EXCERTO DO DOCUMENTO
Pelo regresso ao futuro do INPI

Sem Boletim da Propriedade Industrial, não há publicações de pedidos de marcas, patentes ou designs, não sendo possível fazer vigilância do que vai sendo pedido ao Estado português.

Imagine o leitor que tem uma marca registada em Portugal. Pagou a taxa do registo, a marca foi publicada no Boletim da Propriedade Industrial (BPI). Passado o período em que poderia ser contestada, o Instituto Nacional da Propriedade Industrial (INPI) concedeu-lhe a marca. Decidiu estender a sua marca à União Europeia, para o que pagou a taxa de tramitação do pedido. Tratou de tudo online, através do portal do INPI. Por isso, pagou 50% das taxas oficiais do que se tivesse feito todo o processo em papel - o incentivo à desmaterialização e à digitalização. Agora, só tem de usar a sua marca e estar atento ao mercado e ao BPI (publicado todos os dias úteis, exclusivamente online) para ver se alguém está a usar ou a pedir uma marca semelhante à sua.

Esta era a situação normal que acontecia neste país até ao dia 10 de agosto, data do último BPI. Desde esse dia que, devido a uma falha técnica anunciada no site do INPI, não é publicado qualquer BPI. O BPI funciona como se fosse o Diário da República para a Propriedade Industrial. Sem BPI, não há publicações de pedidos de marcas, patentes ou designs, não sendo possível fazer vigilância do que vai sendo pedido ao Estado português. Sem publicação, não há concessão de nenhum destes direitos, e há prazos contados a partir da data de publicação. Já imaginou o Governo a funcionar sem Diário da República?!

O QUE SE PEDE
Enumere os tipos de pedidos cuja publicação, segundo o artigo sobre o INPI acima, deixa de existir sem o Boletim da Propriedade Industrial.

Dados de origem

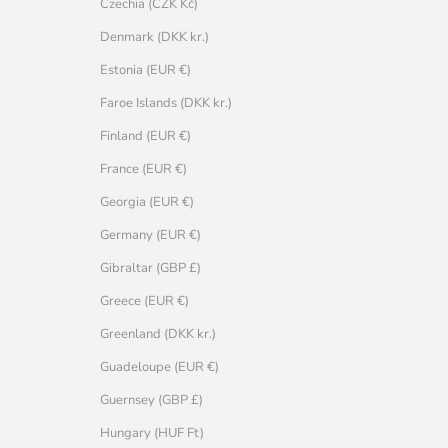
Czechia (CZK Kč)
Denmark (DKK kr.)
Estonia (EUR €)
Faroe Islands (DKK kr.)
Finland (EUR €)
France (EUR €)
Georgia (EUR €)
Germany (EUR €)
Gibraltar (GBP £)
Greece (EUR €)
Greenland (DKK kr.)
Guadeloupe (EUR €)
Guernsey (GBP £)
Hungary (HUF Ft)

SOLUÇÃO PROPOSTA
Pedidos de marcas, de patentes e de designs.